BEGIN Material supplied

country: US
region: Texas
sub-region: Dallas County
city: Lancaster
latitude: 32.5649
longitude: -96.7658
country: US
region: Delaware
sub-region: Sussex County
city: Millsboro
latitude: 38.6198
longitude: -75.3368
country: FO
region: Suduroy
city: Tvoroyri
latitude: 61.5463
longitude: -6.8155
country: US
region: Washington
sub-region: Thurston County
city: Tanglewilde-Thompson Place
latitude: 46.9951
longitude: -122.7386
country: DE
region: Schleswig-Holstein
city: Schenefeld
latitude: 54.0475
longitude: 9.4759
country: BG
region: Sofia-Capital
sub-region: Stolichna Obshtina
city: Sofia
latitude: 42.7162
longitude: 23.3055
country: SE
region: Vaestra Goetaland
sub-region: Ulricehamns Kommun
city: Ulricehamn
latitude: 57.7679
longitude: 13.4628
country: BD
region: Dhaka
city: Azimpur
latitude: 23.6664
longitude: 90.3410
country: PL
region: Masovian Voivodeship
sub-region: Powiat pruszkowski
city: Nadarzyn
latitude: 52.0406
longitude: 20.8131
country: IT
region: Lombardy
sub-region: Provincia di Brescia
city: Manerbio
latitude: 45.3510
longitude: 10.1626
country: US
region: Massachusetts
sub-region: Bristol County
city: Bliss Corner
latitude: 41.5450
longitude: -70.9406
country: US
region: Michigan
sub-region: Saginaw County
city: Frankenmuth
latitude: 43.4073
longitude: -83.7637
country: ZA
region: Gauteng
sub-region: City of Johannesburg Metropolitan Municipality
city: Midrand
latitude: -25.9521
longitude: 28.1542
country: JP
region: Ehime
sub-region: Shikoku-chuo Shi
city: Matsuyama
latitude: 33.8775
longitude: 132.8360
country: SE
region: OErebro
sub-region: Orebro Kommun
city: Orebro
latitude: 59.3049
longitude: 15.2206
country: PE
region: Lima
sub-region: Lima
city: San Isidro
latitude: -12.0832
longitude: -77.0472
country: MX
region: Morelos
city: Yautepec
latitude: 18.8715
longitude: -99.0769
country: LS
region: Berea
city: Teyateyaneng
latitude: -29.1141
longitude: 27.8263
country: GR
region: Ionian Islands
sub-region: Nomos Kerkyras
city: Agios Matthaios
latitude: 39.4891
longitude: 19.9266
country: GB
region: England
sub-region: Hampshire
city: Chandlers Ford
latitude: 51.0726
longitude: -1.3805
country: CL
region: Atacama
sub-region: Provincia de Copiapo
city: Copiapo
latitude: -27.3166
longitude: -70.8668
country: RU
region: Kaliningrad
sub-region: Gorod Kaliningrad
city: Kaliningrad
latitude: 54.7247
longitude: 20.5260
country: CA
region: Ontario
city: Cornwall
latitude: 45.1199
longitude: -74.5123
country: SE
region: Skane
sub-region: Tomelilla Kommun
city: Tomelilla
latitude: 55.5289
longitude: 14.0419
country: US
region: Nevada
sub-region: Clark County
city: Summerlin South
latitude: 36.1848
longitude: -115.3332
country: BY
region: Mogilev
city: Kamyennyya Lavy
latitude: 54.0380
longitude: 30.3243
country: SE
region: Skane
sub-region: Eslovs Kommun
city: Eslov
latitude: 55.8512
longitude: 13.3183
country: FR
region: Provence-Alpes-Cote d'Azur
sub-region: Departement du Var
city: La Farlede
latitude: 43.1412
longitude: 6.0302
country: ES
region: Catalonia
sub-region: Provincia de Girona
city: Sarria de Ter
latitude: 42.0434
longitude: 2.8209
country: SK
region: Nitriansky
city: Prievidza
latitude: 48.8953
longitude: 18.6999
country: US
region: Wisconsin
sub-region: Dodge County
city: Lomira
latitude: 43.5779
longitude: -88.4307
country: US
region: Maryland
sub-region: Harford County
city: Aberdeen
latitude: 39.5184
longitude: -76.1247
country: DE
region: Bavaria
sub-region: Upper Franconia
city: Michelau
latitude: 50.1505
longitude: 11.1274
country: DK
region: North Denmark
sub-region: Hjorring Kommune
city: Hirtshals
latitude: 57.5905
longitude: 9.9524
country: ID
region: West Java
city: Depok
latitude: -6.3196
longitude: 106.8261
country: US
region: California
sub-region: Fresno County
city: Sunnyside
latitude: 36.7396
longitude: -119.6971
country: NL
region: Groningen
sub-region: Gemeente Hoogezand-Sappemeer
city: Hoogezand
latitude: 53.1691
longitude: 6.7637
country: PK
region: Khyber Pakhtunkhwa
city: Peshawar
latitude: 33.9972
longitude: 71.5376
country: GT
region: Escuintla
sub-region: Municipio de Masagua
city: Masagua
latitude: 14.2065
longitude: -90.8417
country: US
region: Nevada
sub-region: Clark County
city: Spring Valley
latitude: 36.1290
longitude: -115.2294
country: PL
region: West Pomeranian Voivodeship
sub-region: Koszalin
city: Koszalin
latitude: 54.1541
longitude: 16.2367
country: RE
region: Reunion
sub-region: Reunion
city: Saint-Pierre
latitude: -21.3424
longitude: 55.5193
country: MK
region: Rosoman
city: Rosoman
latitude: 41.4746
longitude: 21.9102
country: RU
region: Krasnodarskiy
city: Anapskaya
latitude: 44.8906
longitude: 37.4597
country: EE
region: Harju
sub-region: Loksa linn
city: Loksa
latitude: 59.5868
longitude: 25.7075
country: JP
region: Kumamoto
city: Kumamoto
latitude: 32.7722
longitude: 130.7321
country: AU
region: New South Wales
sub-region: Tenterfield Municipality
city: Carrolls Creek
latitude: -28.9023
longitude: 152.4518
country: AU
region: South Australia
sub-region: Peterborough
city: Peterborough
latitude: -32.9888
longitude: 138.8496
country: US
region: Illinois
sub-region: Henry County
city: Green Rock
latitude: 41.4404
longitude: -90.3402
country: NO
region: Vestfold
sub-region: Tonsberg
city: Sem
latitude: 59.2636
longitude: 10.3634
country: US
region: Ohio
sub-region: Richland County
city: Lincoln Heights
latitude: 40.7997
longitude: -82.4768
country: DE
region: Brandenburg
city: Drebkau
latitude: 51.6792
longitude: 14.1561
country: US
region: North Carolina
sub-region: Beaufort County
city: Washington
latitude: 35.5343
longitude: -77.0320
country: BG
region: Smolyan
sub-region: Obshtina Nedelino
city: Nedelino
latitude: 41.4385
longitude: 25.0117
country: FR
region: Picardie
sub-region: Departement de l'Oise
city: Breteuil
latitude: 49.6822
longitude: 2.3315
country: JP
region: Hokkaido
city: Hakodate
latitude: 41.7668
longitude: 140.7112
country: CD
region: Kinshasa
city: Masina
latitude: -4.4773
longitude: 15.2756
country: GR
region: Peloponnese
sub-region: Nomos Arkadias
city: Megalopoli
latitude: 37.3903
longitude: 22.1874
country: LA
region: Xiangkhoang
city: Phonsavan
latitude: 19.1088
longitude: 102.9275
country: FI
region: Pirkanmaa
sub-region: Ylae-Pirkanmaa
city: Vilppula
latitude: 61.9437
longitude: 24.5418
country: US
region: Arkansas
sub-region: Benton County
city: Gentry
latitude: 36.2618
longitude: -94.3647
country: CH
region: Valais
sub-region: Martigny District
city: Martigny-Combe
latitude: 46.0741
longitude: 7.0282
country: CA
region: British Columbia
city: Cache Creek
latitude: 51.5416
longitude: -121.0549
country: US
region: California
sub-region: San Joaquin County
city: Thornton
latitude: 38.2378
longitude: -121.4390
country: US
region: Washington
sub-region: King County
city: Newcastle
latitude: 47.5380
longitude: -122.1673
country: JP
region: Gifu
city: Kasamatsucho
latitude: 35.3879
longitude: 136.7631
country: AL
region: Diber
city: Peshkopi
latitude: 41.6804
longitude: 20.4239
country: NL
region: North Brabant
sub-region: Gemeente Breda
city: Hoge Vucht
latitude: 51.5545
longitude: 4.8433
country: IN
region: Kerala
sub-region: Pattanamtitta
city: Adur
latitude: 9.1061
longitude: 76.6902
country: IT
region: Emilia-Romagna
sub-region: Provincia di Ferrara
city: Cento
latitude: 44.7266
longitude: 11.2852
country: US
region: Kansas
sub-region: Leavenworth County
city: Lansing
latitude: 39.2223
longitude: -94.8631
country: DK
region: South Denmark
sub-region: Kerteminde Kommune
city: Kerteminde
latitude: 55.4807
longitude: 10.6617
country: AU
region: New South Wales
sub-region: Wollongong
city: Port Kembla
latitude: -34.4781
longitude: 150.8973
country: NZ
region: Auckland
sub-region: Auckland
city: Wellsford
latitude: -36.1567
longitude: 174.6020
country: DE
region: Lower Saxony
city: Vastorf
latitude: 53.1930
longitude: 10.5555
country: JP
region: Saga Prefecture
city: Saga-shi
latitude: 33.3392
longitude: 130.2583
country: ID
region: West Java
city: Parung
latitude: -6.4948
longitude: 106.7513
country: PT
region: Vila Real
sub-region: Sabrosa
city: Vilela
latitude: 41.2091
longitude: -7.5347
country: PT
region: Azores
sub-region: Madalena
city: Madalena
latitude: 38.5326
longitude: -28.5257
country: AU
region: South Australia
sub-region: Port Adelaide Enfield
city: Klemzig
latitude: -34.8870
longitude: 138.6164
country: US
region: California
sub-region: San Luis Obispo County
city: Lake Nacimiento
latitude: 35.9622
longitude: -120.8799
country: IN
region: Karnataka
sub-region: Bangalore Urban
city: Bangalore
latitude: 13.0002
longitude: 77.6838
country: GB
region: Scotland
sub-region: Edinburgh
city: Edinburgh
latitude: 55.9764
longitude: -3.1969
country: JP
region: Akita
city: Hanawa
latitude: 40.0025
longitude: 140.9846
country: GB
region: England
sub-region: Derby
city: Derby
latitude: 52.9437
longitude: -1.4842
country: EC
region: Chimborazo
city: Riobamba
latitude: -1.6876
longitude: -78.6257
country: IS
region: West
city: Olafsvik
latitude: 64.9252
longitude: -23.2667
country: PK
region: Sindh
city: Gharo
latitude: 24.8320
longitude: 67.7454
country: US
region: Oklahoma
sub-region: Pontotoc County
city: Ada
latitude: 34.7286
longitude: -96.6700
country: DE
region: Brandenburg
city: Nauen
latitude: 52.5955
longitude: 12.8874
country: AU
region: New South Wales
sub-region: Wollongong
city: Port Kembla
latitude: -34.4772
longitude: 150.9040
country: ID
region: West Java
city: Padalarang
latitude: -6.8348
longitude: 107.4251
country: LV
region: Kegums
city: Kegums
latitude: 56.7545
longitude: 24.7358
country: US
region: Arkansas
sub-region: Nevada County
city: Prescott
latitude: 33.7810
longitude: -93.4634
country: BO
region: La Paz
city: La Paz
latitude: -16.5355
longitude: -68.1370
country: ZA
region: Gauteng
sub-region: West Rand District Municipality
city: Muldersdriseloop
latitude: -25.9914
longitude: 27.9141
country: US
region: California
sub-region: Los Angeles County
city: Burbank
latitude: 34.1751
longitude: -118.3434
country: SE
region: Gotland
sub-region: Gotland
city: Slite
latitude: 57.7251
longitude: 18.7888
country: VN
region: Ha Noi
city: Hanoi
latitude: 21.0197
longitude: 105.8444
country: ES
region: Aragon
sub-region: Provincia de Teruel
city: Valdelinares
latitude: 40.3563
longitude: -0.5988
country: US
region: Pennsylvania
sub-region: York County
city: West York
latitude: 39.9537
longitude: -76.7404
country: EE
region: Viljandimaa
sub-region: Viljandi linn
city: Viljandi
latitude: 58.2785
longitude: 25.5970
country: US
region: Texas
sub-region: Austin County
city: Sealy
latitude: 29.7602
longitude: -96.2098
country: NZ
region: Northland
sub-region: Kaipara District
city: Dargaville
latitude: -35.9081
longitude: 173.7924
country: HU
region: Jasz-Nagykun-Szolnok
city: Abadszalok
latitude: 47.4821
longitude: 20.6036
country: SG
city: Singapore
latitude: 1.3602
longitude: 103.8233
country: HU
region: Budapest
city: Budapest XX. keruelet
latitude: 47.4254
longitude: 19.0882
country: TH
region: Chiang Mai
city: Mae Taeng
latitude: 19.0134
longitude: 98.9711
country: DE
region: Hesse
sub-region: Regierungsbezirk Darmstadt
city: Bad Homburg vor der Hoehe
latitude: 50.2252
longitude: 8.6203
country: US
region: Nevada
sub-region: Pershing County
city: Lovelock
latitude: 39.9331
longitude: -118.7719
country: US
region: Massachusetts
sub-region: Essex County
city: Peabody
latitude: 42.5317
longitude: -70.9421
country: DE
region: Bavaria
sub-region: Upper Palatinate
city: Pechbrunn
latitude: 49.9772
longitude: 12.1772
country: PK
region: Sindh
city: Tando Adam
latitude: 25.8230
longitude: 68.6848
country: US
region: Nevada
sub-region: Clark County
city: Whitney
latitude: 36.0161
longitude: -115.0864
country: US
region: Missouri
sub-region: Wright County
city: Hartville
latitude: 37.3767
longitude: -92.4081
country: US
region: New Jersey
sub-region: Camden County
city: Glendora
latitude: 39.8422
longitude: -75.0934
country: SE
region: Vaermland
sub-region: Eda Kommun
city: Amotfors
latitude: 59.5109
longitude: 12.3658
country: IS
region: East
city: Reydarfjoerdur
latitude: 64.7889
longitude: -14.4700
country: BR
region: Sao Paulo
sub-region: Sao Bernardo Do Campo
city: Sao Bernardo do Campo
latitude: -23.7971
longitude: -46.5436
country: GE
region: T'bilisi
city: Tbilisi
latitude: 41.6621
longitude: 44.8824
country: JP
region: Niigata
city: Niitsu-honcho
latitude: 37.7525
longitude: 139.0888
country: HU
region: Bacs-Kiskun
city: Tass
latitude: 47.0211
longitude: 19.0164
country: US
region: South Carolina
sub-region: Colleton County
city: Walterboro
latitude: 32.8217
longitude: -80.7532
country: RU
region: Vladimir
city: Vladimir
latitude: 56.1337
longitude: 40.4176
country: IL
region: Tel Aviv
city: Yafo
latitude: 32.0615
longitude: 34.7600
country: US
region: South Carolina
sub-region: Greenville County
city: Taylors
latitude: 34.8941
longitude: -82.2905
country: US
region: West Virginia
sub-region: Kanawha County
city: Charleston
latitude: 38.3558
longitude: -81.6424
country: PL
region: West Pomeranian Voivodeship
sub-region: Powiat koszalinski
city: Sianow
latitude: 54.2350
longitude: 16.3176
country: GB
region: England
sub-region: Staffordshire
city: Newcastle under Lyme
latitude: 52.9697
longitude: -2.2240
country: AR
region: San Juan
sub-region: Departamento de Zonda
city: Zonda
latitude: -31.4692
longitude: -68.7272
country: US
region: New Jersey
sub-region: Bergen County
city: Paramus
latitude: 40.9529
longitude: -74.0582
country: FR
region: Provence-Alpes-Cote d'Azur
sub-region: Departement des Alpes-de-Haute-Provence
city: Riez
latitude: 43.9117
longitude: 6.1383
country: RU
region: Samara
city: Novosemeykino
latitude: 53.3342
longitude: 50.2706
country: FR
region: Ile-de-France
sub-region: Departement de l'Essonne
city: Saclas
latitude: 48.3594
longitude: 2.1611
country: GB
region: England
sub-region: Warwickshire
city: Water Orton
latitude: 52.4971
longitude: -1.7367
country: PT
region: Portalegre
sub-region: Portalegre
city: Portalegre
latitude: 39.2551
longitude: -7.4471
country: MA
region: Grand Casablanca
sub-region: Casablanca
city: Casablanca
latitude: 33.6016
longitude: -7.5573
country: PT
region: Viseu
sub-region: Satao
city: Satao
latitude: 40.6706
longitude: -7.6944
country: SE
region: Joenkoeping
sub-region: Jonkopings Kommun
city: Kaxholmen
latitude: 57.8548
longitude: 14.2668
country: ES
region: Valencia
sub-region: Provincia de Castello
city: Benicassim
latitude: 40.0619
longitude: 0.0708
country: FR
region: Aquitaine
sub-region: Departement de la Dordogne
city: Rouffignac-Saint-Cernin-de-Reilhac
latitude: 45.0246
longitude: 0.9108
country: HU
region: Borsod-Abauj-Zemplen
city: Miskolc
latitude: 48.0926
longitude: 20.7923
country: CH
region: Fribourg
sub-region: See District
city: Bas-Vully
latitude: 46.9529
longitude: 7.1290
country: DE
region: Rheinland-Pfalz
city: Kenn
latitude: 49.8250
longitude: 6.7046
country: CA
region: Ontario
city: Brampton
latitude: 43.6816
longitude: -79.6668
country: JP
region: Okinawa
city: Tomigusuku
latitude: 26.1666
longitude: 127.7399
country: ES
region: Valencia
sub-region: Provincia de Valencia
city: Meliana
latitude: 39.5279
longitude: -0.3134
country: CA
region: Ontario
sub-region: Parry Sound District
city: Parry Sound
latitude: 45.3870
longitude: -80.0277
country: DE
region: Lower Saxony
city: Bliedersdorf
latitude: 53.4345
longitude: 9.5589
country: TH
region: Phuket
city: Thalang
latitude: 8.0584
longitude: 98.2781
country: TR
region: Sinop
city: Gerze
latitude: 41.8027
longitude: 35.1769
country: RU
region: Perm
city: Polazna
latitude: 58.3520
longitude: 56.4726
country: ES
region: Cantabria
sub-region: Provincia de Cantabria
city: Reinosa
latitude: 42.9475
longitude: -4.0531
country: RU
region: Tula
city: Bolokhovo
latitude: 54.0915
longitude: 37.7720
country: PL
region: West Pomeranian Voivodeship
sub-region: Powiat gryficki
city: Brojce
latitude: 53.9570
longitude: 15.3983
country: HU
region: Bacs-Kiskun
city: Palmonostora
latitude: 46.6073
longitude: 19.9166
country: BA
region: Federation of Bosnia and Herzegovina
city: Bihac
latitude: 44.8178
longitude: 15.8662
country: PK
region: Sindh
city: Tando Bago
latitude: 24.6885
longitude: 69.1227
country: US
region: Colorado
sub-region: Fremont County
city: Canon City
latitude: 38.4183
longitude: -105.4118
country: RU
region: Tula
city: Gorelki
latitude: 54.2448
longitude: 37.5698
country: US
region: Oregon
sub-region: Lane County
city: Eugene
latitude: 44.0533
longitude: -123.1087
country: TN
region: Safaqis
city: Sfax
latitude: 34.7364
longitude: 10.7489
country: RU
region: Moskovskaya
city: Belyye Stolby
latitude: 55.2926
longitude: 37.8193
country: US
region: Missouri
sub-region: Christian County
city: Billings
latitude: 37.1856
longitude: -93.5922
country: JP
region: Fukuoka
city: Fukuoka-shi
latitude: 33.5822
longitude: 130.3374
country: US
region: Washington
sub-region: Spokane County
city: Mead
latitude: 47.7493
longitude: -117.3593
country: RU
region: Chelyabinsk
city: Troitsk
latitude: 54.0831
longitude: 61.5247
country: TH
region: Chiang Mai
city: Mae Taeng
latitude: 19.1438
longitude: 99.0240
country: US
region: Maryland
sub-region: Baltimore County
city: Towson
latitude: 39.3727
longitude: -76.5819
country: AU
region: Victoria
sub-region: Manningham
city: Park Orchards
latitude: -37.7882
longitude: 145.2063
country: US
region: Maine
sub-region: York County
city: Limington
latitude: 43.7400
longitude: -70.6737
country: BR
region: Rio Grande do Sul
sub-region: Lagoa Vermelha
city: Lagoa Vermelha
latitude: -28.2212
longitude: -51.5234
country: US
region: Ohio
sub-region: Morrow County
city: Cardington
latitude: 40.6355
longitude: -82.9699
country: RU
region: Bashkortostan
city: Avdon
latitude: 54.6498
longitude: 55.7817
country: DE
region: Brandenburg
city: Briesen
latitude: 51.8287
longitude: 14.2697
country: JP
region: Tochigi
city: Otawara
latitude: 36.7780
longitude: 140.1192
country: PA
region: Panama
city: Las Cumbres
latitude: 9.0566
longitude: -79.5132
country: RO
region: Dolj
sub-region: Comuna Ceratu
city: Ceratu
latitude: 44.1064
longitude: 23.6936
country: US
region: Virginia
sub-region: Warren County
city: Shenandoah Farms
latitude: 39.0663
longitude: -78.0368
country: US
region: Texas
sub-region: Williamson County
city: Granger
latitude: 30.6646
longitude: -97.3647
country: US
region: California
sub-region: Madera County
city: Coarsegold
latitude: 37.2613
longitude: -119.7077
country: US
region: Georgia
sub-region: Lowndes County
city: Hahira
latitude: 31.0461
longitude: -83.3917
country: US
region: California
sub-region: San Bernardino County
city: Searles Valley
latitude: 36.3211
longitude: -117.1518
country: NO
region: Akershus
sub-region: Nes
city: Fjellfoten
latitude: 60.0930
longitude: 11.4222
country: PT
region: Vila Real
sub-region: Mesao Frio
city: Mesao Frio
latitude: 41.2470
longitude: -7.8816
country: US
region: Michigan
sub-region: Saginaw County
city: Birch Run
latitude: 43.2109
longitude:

END Material supplied

Copy out the lines exactly, everything from the line with "city: Paramus" down to the line with "longitude: 14.2668", including both of those lines.

city: Paramus
latitude: 40.9529
longitude: -74.0582
country: FR
region: Provence-Alpes-Cote d'Azur
sub-region: Departement des Alpes-de-Haute-Provence
city: Riez
latitude: 43.9117
longitude: 6.1383
country: RU
region: Samara
city: Novosemeykino
latitude: 53.3342
longitude: 50.2706
country: FR
region: Ile-de-France
sub-region: Departement de l'Essonne
city: Saclas
latitude: 48.3594
longitude: 2.1611
country: GB
region: England
sub-region: Warwickshire
city: Water Orton
latitude: 52.4971
longitude: -1.7367
country: PT
region: Portalegre
sub-region: Portalegre
city: Portalegre
latitude: 39.2551
longitude: -7.4471
country: MA
region: Grand Casablanca
sub-region: Casablanca
city: Casablanca
latitude: 33.6016
longitude: -7.5573
country: PT
region: Viseu
sub-region: Satao
city: Satao
latitude: 40.6706
longitude: -7.6944
country: SE
region: Joenkoeping
sub-region: Jonkopings Kommun
city: Kaxholmen
latitude: 57.8548
longitude: 14.2668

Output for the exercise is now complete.